“Approximately 60 percent of the cost increases we’ve seen recently are directly related to tariffs,” says Aaron Trascritti, director of client relations for Summit Contracting Group, a multifamily general contractor.
The U.S. government continues to confront its main trading partners on what it calls unfair trade practices, placing heavy tariffs on goods from these countries. These include tariffs on goods from China and on Canadian lumber, to name just two. Subcontractors have often responded quickly, raising their prices on the news of higher tariffs, even if the price they pay for materials remains relatively low.
“We are not seeing costs translate directly on a dollar-for-dollar basis, but rather seeing subcontractors inflate bids in anticipation of the potential impact from tariffs,” says John Gray, president of LMC Investments, a Lennar Company and a multifamily development firm. “The influence or potential influence of tariffs is generating an increase in costs for certain [materials], but the true impact remains to be seen.”
Tariffs on China had an immediate effect
Negotiations between the U.S. and China are set to begin again in early July 2019, after a two-month hiatus—with little sign that the two countries would resolve their disagreements. China backtracked on commitments in early May, prompting Trump to proceed with a long-threatened tariff hike to 25 percent on $200 billion worth of Chinese imports.
New tariffs on materials from China have pushed the cost of construction even higher, and prices had already risen for most of 2018. “The cost increase of imported materials from China as a result of the newly implemented tariffs has shown the most significant impact on material costs so far this year,” says Trascritti.
In the South and Southeast, the overall cost difference compared to last year is now around 3 percent, he notes. In the Northeast and states in central U.S., the difference is closer to 5-8 percent. “These variances are largely dependent on the availability and strength of labor, as well as sales tax in the region.”
So far, the underlying cost of materials has not reflected the tariffs on China.
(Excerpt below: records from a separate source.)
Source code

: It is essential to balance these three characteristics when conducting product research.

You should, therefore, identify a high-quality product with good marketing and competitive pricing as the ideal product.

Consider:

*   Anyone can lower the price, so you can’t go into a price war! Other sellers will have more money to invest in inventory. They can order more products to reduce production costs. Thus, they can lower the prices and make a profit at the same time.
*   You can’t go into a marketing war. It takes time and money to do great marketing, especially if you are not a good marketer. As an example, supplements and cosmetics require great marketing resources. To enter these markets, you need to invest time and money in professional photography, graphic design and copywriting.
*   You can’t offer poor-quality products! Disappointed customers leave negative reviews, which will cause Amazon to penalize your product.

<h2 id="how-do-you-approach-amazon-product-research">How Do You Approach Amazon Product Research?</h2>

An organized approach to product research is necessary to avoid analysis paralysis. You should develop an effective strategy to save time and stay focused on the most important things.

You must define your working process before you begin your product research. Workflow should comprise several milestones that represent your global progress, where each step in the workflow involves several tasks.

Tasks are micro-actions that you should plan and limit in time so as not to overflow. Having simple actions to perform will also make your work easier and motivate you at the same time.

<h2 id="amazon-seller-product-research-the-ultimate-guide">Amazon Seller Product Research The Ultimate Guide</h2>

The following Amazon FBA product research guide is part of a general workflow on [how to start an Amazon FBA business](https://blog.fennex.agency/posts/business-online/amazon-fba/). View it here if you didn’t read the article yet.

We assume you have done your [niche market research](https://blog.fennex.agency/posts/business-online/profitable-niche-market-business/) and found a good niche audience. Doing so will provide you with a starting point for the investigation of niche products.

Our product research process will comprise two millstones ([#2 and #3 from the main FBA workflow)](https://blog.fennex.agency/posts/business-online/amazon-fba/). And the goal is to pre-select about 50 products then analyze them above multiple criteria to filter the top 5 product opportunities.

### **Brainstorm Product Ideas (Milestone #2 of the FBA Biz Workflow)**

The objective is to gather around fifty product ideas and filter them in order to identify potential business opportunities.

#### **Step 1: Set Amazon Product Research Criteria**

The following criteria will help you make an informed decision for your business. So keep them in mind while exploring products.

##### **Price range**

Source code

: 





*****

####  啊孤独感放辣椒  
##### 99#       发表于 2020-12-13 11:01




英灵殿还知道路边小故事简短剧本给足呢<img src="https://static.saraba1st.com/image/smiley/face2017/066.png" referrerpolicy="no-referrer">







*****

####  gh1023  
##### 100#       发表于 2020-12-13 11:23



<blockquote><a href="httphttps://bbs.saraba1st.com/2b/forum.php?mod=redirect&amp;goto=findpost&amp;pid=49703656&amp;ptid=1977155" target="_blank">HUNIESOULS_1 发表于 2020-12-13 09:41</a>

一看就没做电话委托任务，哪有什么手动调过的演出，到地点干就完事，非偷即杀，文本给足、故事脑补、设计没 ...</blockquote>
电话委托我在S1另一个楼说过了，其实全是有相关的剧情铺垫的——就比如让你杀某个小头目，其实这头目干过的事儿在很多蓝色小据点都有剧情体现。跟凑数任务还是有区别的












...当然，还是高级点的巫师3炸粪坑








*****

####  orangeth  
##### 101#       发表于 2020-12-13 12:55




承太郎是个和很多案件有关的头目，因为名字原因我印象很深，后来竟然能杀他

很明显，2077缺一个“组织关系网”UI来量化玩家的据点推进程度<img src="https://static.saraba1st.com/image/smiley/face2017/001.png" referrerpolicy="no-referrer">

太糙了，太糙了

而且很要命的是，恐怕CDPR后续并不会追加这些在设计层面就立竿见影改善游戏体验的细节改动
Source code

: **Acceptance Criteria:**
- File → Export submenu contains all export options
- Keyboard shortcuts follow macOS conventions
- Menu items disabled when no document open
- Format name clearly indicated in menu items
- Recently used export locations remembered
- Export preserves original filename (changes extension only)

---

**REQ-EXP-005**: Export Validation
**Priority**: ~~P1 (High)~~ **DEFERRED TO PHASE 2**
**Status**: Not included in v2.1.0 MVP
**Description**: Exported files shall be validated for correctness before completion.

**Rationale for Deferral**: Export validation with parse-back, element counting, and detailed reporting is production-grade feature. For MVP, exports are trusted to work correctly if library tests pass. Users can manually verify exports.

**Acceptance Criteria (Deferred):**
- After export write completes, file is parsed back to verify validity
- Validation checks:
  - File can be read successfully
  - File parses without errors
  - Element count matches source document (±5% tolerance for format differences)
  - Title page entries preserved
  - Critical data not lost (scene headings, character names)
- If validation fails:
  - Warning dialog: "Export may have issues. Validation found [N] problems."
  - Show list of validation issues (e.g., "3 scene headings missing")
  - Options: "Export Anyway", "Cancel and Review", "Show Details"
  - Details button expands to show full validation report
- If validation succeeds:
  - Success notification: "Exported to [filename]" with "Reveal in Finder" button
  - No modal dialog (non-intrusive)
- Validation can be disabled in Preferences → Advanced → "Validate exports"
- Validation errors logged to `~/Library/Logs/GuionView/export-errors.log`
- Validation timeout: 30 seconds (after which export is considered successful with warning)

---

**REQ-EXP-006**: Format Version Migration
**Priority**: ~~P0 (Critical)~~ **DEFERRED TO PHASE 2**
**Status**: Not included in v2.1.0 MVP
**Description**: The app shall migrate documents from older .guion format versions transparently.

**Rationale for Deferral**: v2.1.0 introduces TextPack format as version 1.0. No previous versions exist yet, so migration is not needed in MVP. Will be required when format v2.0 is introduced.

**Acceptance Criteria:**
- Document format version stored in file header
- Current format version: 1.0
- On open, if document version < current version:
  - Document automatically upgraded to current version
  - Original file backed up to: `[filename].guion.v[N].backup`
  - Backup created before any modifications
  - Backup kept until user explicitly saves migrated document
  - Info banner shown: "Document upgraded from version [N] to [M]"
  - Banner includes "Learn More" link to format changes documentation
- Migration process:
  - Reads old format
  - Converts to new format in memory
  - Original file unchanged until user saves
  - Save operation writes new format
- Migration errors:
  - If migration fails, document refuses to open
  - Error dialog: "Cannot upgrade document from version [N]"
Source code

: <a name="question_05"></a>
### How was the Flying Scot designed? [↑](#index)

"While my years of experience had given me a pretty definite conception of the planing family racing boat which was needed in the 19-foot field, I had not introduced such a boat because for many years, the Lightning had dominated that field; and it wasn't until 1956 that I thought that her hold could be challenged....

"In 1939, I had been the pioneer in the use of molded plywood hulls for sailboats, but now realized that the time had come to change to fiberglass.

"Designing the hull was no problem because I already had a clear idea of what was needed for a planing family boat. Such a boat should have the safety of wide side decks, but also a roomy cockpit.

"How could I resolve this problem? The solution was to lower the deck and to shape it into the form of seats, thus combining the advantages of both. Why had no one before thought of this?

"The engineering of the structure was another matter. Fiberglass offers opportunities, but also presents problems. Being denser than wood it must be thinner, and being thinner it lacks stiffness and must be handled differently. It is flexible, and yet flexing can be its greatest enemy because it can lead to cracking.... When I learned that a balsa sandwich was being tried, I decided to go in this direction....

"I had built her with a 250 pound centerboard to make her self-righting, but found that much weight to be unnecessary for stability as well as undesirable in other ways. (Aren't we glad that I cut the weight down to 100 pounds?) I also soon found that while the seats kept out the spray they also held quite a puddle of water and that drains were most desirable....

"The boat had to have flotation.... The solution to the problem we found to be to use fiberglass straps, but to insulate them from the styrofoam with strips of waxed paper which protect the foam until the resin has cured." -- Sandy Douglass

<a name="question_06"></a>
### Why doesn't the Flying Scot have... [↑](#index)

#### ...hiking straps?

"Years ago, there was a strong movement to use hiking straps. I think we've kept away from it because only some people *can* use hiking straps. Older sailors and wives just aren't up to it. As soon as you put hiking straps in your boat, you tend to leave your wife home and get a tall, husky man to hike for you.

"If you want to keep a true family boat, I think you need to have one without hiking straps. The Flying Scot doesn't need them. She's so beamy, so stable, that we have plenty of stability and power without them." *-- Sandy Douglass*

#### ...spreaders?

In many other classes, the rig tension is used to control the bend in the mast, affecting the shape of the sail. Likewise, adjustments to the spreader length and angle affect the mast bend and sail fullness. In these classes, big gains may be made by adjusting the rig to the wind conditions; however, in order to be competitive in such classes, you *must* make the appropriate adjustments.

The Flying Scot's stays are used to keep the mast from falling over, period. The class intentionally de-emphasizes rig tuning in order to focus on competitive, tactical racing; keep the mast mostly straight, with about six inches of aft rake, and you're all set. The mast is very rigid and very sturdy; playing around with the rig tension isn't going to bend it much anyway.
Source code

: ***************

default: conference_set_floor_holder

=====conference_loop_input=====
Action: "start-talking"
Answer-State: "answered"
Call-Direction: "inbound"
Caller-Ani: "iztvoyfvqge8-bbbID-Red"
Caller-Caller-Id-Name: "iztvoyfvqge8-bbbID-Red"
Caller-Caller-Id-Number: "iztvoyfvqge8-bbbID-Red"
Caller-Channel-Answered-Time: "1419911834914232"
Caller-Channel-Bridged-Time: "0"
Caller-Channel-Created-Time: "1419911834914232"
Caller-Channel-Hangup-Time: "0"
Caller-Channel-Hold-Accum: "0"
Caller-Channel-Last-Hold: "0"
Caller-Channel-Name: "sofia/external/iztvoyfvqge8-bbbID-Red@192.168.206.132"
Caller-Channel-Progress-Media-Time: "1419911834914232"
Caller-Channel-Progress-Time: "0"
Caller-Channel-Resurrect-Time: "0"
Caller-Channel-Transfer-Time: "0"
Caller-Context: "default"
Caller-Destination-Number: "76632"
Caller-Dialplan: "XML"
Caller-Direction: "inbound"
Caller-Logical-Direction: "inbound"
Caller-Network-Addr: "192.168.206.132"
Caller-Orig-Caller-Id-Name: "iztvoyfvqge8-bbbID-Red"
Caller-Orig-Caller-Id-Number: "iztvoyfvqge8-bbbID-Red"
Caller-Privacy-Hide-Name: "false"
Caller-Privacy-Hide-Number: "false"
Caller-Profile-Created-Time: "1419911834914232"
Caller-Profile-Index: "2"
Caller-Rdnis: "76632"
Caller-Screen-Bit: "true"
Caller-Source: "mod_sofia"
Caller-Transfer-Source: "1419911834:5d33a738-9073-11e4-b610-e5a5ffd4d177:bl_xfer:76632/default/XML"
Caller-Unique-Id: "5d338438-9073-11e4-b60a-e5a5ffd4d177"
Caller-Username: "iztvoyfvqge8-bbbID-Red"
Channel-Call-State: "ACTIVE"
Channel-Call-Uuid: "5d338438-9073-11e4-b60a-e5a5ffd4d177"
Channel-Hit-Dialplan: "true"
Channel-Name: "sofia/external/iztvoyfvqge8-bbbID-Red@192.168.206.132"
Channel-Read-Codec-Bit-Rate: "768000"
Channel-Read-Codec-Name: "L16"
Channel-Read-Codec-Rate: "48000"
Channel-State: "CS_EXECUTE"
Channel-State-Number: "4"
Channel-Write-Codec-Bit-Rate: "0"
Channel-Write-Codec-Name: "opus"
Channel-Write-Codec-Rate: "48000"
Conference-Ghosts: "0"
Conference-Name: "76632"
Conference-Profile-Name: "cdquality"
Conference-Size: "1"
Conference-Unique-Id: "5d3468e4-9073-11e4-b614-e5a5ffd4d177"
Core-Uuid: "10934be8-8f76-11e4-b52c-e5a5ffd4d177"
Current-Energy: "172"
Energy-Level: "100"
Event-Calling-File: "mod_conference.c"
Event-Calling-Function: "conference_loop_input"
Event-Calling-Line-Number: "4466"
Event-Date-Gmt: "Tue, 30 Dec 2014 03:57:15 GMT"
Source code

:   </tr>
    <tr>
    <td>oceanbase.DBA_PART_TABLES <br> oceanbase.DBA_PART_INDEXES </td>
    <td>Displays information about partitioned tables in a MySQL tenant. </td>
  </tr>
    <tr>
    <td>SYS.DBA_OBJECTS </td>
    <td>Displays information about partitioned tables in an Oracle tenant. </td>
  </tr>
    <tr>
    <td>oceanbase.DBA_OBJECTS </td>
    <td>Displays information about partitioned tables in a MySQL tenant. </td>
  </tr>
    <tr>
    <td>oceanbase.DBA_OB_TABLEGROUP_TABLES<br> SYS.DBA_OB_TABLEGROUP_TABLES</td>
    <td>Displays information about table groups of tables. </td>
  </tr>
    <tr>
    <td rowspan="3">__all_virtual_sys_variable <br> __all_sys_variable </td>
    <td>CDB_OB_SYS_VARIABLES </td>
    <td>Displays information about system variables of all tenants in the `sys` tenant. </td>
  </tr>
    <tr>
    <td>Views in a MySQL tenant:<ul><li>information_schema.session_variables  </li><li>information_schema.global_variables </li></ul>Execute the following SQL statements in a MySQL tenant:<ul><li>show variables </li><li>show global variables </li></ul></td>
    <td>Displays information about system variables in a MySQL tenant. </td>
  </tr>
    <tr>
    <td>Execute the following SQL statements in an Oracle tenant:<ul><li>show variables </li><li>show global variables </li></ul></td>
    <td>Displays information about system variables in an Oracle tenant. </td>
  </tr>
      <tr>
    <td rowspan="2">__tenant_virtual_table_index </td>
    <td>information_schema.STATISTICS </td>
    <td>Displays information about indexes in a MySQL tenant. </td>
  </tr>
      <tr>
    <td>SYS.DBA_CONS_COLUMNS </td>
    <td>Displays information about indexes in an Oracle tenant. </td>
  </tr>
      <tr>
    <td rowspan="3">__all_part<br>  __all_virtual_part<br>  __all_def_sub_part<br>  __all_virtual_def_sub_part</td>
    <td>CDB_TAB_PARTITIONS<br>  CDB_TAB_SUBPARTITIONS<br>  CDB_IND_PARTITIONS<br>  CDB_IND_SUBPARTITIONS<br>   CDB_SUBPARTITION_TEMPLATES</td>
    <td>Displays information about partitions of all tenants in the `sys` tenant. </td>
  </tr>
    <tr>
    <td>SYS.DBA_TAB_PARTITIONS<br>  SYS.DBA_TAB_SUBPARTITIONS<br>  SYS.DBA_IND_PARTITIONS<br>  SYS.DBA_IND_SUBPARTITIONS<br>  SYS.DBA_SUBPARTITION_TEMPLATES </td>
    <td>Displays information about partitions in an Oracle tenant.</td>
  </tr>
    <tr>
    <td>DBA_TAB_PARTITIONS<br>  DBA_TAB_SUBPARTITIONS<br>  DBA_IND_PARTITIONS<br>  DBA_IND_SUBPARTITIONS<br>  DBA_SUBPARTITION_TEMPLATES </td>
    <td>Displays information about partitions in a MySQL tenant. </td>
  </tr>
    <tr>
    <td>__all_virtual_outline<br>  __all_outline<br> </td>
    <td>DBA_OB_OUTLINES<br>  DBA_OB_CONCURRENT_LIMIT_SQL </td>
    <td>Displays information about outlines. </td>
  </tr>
The producer price index (PPI) for inputs to residential construction is now close to where it was last year at this time, after rising from its usual January low point. “Building materials prices have grown much more slowly in 2019 (+3.1 percent) than they did over the same period in 2018, during which they increased 4.7 percent,” says David Logan, economist for the National Association of Home Builders, an industry trade association.
Lumber prices begin to climb again
The cost of wood has also once again begun to climb, after an unusually significant decline in the few prior months, according to Trascritti.
Lumber is one of the most significant materials in the construction of low-rise and many mid-rise buildings. The cost of lumber rose quickly in 2018 as the U.S. imposed tariffs on lumber from Canada, a leading supplier. Earlier this year, prices dropped as other lumber suppliers emerged.
However, the long-term problem has not gone away. Canada and the U.S. still have deep disagreements on trade.
Almost two-thirds of developers say tariffs have increased the cost of development in the markets that they are familiar with, according to the January 2019 Quarterly Survey of Apartment Conditions by the National Multifamily Housing Council (NMHC). One in five of the senior multifamily executives surveyed (19 percent) says costs have increased “by a lot—greater than 5 percent.” Close to half (44 percent) say costs have increased “by a little—less than 5 percent.” Only one in six executives (12 percent) claims costs have not risen. The rest of the survey respondents declined to comment on the issue.
Tariffs have also forced multifamily developers to delay or even cancel some apartment projects, according to the NMHC survey. One in five (20 percent) of senior multifamily executives says tariffs have caused delays, but not cancellations. Another 5 percent say tariffs have caused both cancellations and delays.